Sydney fintech startup Tapview has started trialling its technology with two Fairfax newspaper websites, to allow them to eventually charge 10 cents per article online rather than put readers off with full paywalls.
“Converting casual free readers to paying customers is the holy grail of digital content publishing,” said Tapview founder and chief James Jansson.
“The ultimate goal is to create a content access system that’s available everywhere where people say ‘I’ll just Tapview it’. It’s something that’s not impossible to achieve.”
Two Fairfax regional newspapers, the Moruya/Batemans Bay Post and Milton Ulladulla Times, are trying the micropayment technology, which embeds a Tapview button into online articles for users to instantly access content for 10 cents.
However, as of Friday morning Tapview has only enabled traditional subscriptions on the sites. Business Insider understands per-article charging was enabled on the Milton Ulladulla Times but was withdrawn for undisclosed reasons.
Jansson said that user feedback has been positive and the company would look to spread the model to other online publishers, with the UK market as “good first step” for international expansion.
“Having a model where people can register for free and make micropayments works for the audience,” he said.
“If we can implement Tapview on a paper that satisfies a particular region then other papers in that region will jump on. It’s not easy to say no to thousands of registered credit card users who are ready to pay.”
State government programme Jobs For NSW chipped in a minimal viable product grant of $14,685 to develop Tapview’s analytics capabilities.
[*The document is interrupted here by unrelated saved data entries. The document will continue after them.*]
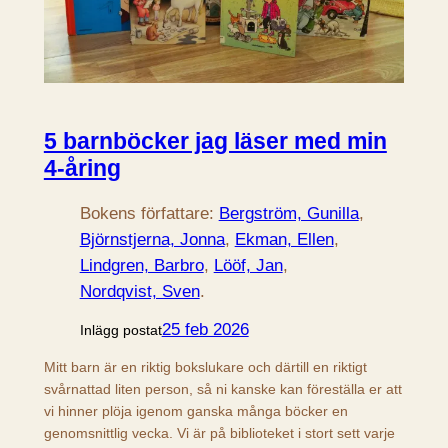
5 barnböcker jag läser med min
4-åring
Bokens författare:
Bergström, Gunilla
, 
Björnstjerna, Jonna
, 
Ekman, Ellen
, 
Lindgren, Barbro
, 
Lööf, Jan
, 
Nordqvist, Sven
.
25 feb 2026
Inlägg postat
Mitt barn är en riktig bokslukare och därtill en riktigt
svårnattad liten person, så ni kanske kan föreställa er att
vi hinner plöja igenom ganska många böcker en
genomsnittlig vecka. Vi är på biblioteket i stort sett varje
Deputy premier and small business minister John Barilaro said that Tapview was a “fantastic idea” that had snowballed after the government contribution.
“The NSW government funding for Tapview has also led to a further $100,000 in seed funding from fintech accelerator H2 Ventures as well as an additional $60,000 from private investors,” he said.
Tapview was started in late 2015 by friends Jasson, Alexey Feigin and Jordan Rastrick with no office and no capital. Business Insider journalist Chris Pash serves on its advisory board.
Disclosure: Allure Media, the publisher of Business Insider Australia, is 100% owned by Fairfax Media.